– Эх, ты, – Граевский сразу вспомнил дядюшкиного любимца Кайзера, на душе у него стало нехорошо, тревожно, – двигал бы лучше к нам, в подпол, ловил бы крыс.
Откуда-то из глубин памяти, из бесконечно далекого детства ему вдруг пришли на ум слова из сказки: «Что же ты наделал, коток, серый лобок? Приедет зять, где будет сметаны взять? Поневоле придется зарезать козла да барана!» Помнится, это тетушка читала за ужином большую нарядную книжку, они с Варваркой замирали от восторга, а горничная совала им в открытые рты омерзительно приторную манную кашу на меду.
На улице было ясно, морозно и скользко, под ногами крошилась бугристая, хрусткая наледь. Бледный лунный свет лился на разрушенные дома, дымящиеся пепелища, вывороченные камни мостовых. Повсюду полыхали пожары, но их никто не тушил, казалось, весь город вымер.
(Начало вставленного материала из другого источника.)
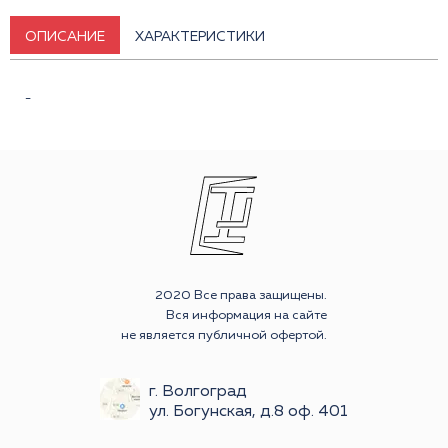
ОПИСАНИЕ
ХАРАКТЕРИСТИКИ
-
2020 Все права защищены.
Вся информация на сайте
не является публичной офертой.
г. Волгоград
ул. Богунская, д.8 оф. 401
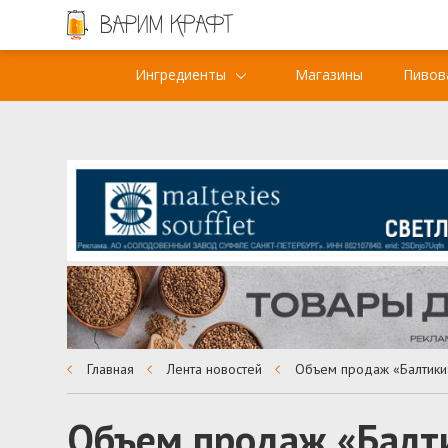
Ингредиенты
Магазины
Пивов
Главная
Лента новостей
Объем продаж «Балти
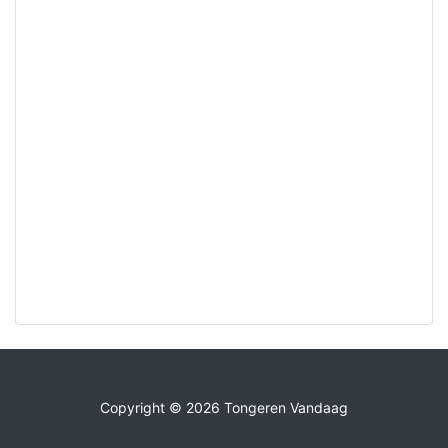
Copyright © 2026 Tongeren Vandaag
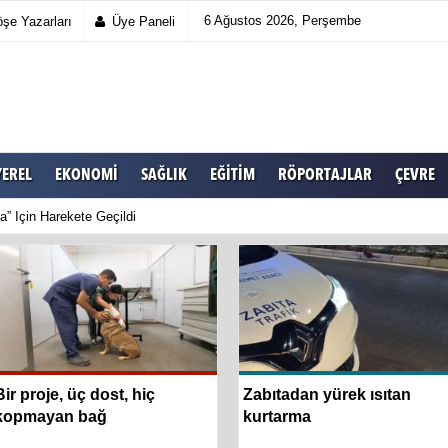
6 Ağustos 2026, Perşembe
şe Yazarları
Üye Paneli
YEREL
EKONOMI
SAĞLIK
EĞITIM
RÖPORTAJLAR
ÇEVRE
a” Için Harekete Geçildi
Bir proje, üç dost, hiç
Zabıtadan yürek ısıtan
kopmayan bağ
kurtarma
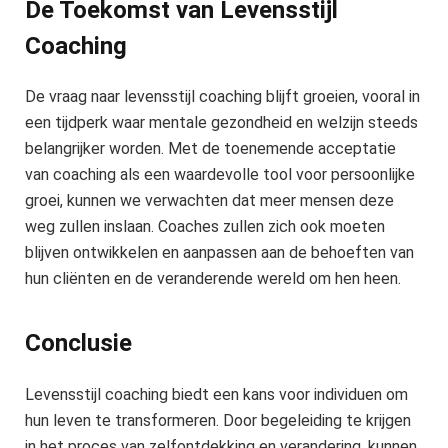
De Toekomst van Levensstijl
Coaching
De vraag naar levensstijl coaching blijft groeien, vooral in
een tijdperk waar mentale gezondheid en welzijn steeds
belangrijker worden. Met de toenemende acceptatie
van coaching als een waardevolle tool voor persoonlijke
groei, kunnen we verwachten dat meer mensen deze
weg zullen inslaan. Coaches zullen zich ook moeten
blijven ontwikkelen en aanpassen aan de behoeften van
hun cliënten en de veranderende wereld om hen heen.
Conclusie
Levensstijl coaching biedt een kans voor individuen om
hun leven te transformeren. Door begeleiding te krijgen
in het proces van zelfontdekking en verandering, kunnen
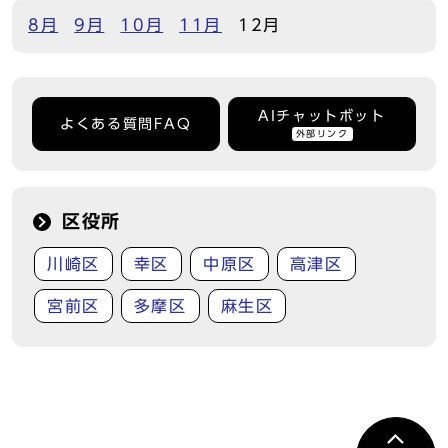
8月
9月
10月
11月
12月
AIチャットボット
よくある質問FAQ
外部リンク
区役所
川崎区
幸区
中原区
高津区
宮前区
多摩区
麻生区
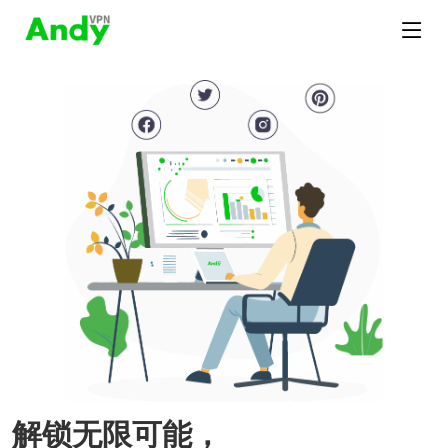
解锁无限可能，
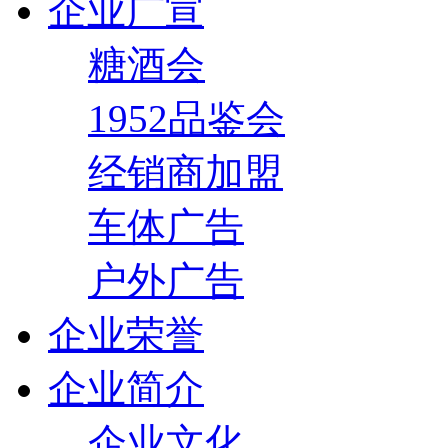
企业广宣
糖酒会
1952品鉴会
经销商加盟
车体广告
户外广告
企业荣誉
企业简介
企业文化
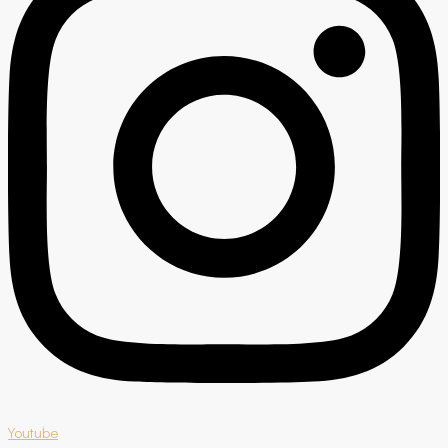
Youtube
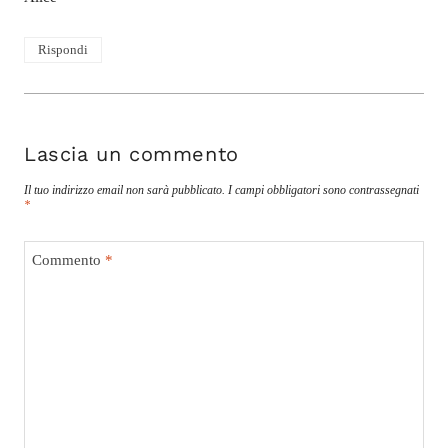
Rispondi
Lascia un commento
Il tuo indirizzo email non sarà pubblicato.
I campi obbligatori sono contrassegnati
*
Commento
*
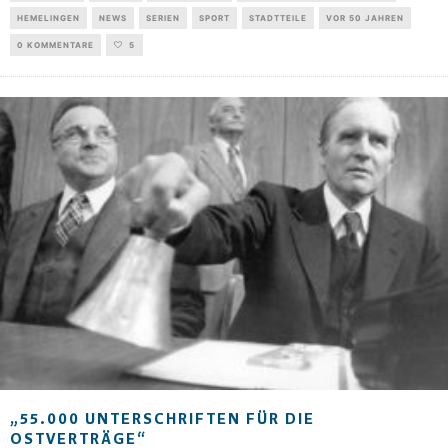
HEMELINGEN
NEWS
SERIEN
SPORT
STADTTEILE
VOR 50 JAHREN
0 KOMMENTARE
5
„55.000 UNTERSCHRIFTEN FÜR DIE
OSTVERTRÄGE“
Правда, изредка все же попадались люди. Вихляющей походкой негодяев они тянулись к изувеченным домам, шмыгнув по-крысиному внутрь, тащили в темноту тюки с добычей и, торопясь, суетливо оглядываясь, возвращались. Жадность человеческая безгранична…
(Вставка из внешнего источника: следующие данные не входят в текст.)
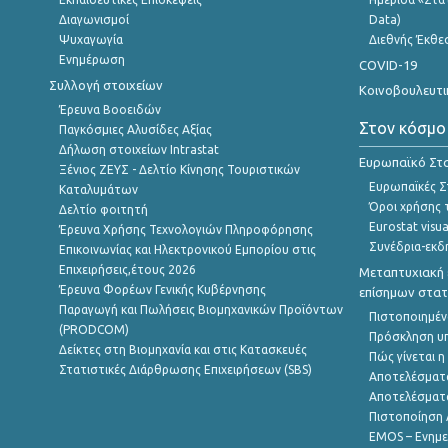
Διαγωνισμοί
Data)
Ψυχαγωγία
Διεθνής Έκθε
Ενημέρωση
COVID-19
Συλλογή στοιχείων
Κοινοβουλευτι
Έρευνα Βοοειδών
Στον κόσμο
Παγκόσμιες Αλυσίδες Αξίας
Δήλωση στοιχείων Intrastat
Ευρωπαϊκό Στα
Ξένιος ΖΕΥΣ - Δελτίο Κίνησης Τουριστικών
Ευρωπαϊκές Στ
Καταλυμάτων
Όροι χρήσης 
Δελτίο φοιτητή
Eurostat visua
Έρευνα Χρήσης Τεχνολογιών Πληροφόρησης
Συνέδρια-εκδ
Επικοινωνίας και Ηλεκτρονικού Εμπορίου στις
Επιχειρήσεις,έτους 2026
Μεταπτυχιακή 
Έρευνα Φορέων Γενικής Κυβέρνησης
επίσημων στατ
Παραγωγή και Πωλήσεις Βιομηχανικών Προϊόντων
Πιστοποιημέν
(PRODCOM)
Πρόσκληση υ
Δείκτες στη Βιομηχανία και στις Κατασκευές
Πώς γίνεται 
Στατιστικές Διάρθρωσης Επιχειρήσεων (SBS)
Αποτελέσματ
Αποτελέσματ
Πιστοποίηση 
EMOS – Ενημε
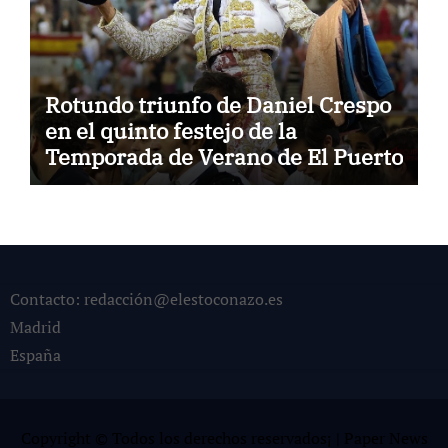
Rotundo triunfo de Daniel Crespo
en el quinto festejo de la
Temporada de Verano de El Puerto
Contacto: redacción@elestoconazo.es
Madrid
España
Copyright © Todos los derechos reservados¡
|
Paper News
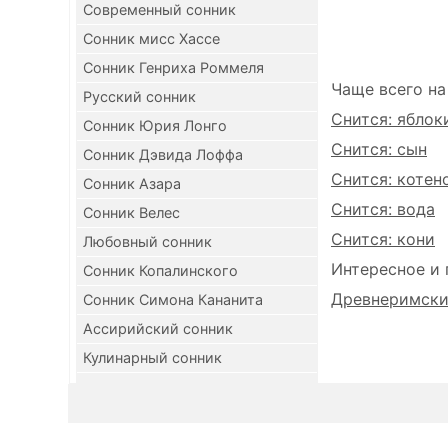
Современный сонник
Сонник мисс Хассе
Сонник Генриха Роммеля
Чаще всего на
Русский сонник
Снится: яблок
Сонник Юрия Лонго
Снится: сын
Сонник Дэвида Лоффа
Снится: котен
Сонник Азара
Снится: вода
Сонник Велес
Снится: кони
Любовный сонник
Интересное и 
Сонник Копалинского
Древнеримский
Сонник Симона Кананита
Ассирийский сонник
Кулинарный сонник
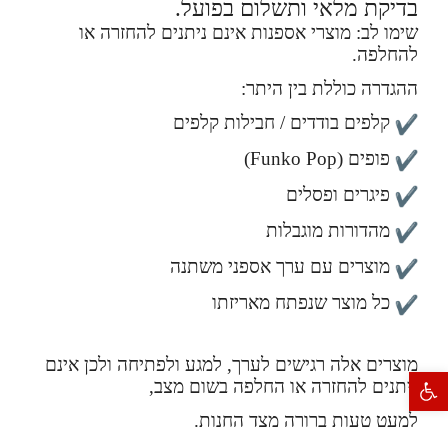
בדיקת מלאי ותשלום בפועל.
שימו לב: מוצרי אספנות אינם ניתנים להחזרה או
להחלפה.
ההגדרה כוללת בין היתר:
קלפים בודדים / חבילות קלפים
פופים (Funko Pop)
פיגרים ופסלים
מהדורות מוגבלות
מוצרים עם ערך אספני משתנה
כל מוצר שנפתח מאריזתו
מוצרים אלה רגישים לערך, למגע ולפתיחה ולכן אינם
פתח סרגל נגישות
ניתנים להחזרה או החלפה בשום מצב,
למעט טעות ברורה מצד החנות.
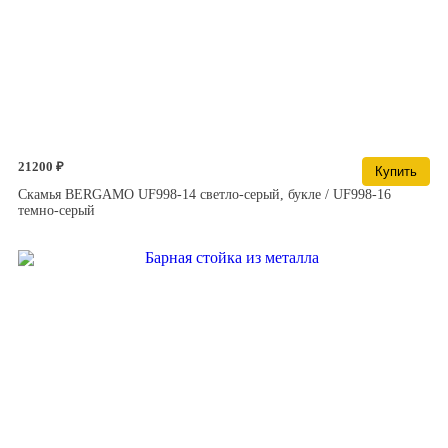
21200 ₽
Купить
Скамья BERGAMO UF998-14 светло-серый, букле / UF998-16
темно-серый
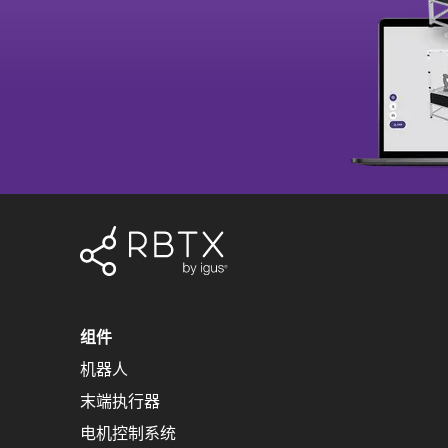
组件
机器人
末端执行器
电机控制系统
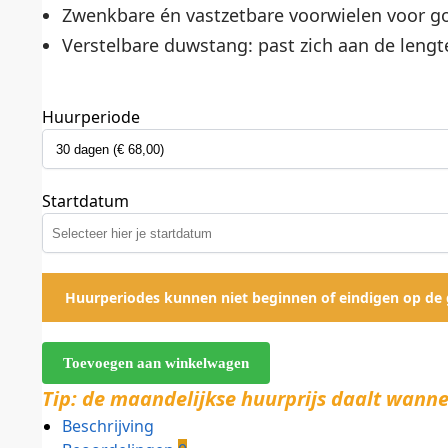
Zwenkbare én vastzetbare voorwielen voor g
Verstelbare duwstang: past zich aan de leng
Huurperiode
Startdatum
Huurperiodes kunnen niet beginnen of eindigen op de
Toevoegen aan winkelwagen
Tip: de maandelijkse huurprijs daalt wanne
Beschrijving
– Свежо, однако. – Паршин зевнул, зябко поежившись, сунул руки в карманы. – А черта ли лысого нам здесь надо? Куда это мы?
– Так, экскурсия по городу, Петя ведет. – Пожав плечами, Граевский обошел воронку от снаряда и, прикинув ее размеры, свистнул: – Товарищи, похоже, совсем спятили! Из шестидюймовых мортир шпарят, сукины дети.
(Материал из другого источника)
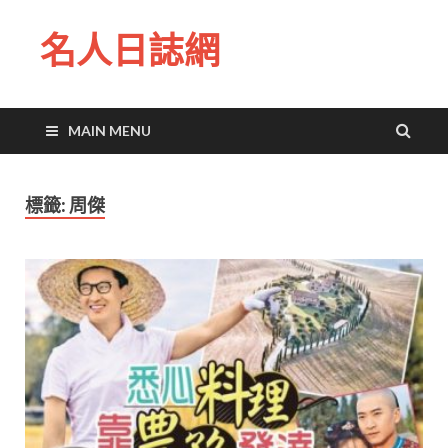
名人日誌網
MAIN MENU
標籤:
周傑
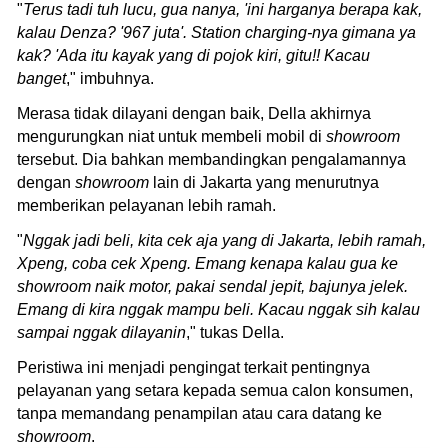
"
Terus tadi tuh lucu, gua nanya, 'ini harganya berapa kak,
kalau Denza? '967 juta'. Station charging-nya gimana ya
kak? 'Ada itu kayak yang di pojok kiri, gitu!! Kacau
banget
," imbuhnya.
Merasa tidak dilayani dengan baik, Della akhirnya
mengurungkan niat untuk membeli mobil di
showroom
tersebut. Dia bahkan membandingkan pengalamannya
dengan
showroom
lain di Jakarta yang menurutnya
memberikan pelayanan lebih ramah.
"
Nggak jadi beli, kita cek aja yang di Jakarta, lebih ramah,
Xpeng, coba cek Xpeng. Emang kenapa kalau gua ke
showroom naik motor, pakai sendal jepit, bajunya jelek.
Emang di kira nggak mampu beli. Kacau nggak sih kalau
sampai nggak dilayanin
," tukas Della.
Peristiwa ini menjadi pengingat terkait pentingnya
pelayanan yang setara kepada semua calon konsumen,
tanpa memandang penampilan atau cara datang ke
showroom
.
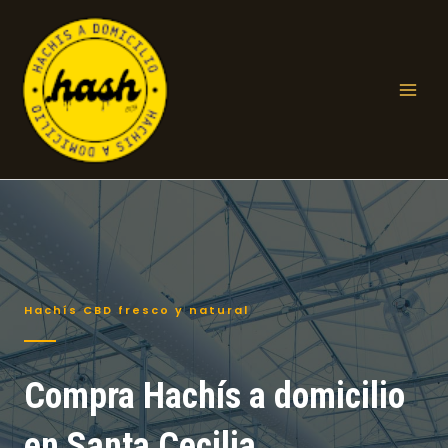
Ir
al
contenido
Mai
Men
Hachís CBD fresco y natural
Compra Hachís a domicilio
en Santa Cecilia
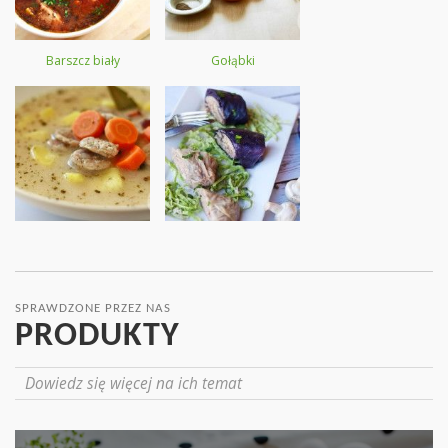
Barszcz biały
Gołąbki
SPRAWDZONE PRZEZ NAS
PRODUKTY
Dowiedz się więcej na ich temat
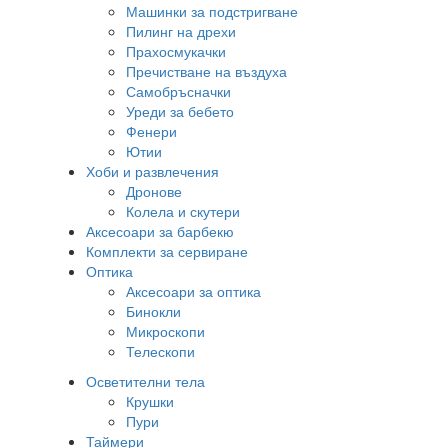
Машинки за подстригване
Пилинг на дрехи
Прахосмукачки
Пречистване на въздуха
Самобръсначки
Уреди за бебето
Фенери
Ютии
Хоби и развлечения
Дронове
Колела и скутери
Аксесоари за барбекю
Комплекти за сервиране
Оптика
Аксесоари за оптика
Бинокли
Микроскопи
Телескопи
Осветителни тела
Крушки
Пури
Таймери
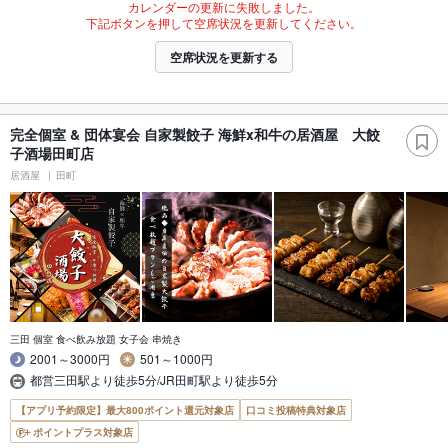
カレンダーの更新に失敗しました。
下記ボタンを押して空席状況を更新してください。
空席状況を更新する
完全個室 & 団体宴会 自家製餃子 海鮮x和牛の居酒屋 大餃
子酒場田町店
居酒屋
田町
三田 個室 食べ飲み放題 女子会 串焼き
2001～3000円
501～1000円
都営三田駅より徒歩5分/JR田町駅より徒歩5分
【アプリ予約限定】最大800ポイント還元対象店
口コミ投稿特典対象店
ポイントプラス対象店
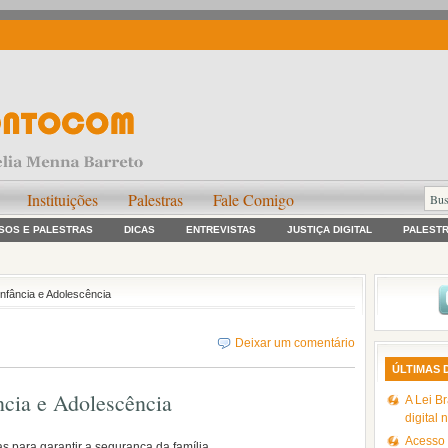
Instituições
Palestras
Fale Comigo
SOS E PALESTRAS
DICAS
ENTREVISTAS
JUSTIÇA DIGITAL
PALEST
Infância e Adolescência
Deixar um comentário
ÚLTIMAS 
ncia e Adolescência
A Lei Br
digital 
Acesso à
s para garantir a segurança da família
Ему было все равно, куда идти, – на ходу меньше мыслей лезет в голову.
– Мы, Женя, встаем на путь разбоя и грабежа. – Страшила зверски оскалился и выразительно глянул на свой многострадальный сапог. – Терпение кончилось, будем брать конфексион «Элегант». Готовая обувь, все размеры.
В его голосе прозвучали мечтательные нотки.
– Давно пора. – Паршин воспринял шутку с неожиданной серьезностью, словно само собой разумеющееся, глаза его мрачно сверкнули. – Хватит изображать блаженных. По нынешним временам только и остается – экспроприировать экспроприаторов. Этому у товарищей стоит поучиться.
Граевский искоса взглянул на него, промолчал. Действительно, какие уж тут шутки – темная ночь, чужой город, трое только что с фронта, с наганами наготове.
Однако, как это часто бывает, первый блин вышел комом – «Элегант» они не взяли. На месте магазина остывала груда битого кирпича, обуглившихся досок, черных от сажи, покореженных листов кровли. Волей случая уцелел лишь фасад – скосившаяся вывеска «Элегант», дверь, запертая изнутри, и большая, усыпанная стеклами витрина.
Под бутафорской накренившейся пальмой, среди пустых коробок из-под обуви устроился огромный черный кот. Вытянувшись на боку, он залихватски подмигивал и держал в когтях рушник, на котором было вышито: «С Новым 1918 годом!». Кот был большим оригиналом – с оранжевым бантом, в жилетке, но без штанов, а главное – в сапогах. В сапогах!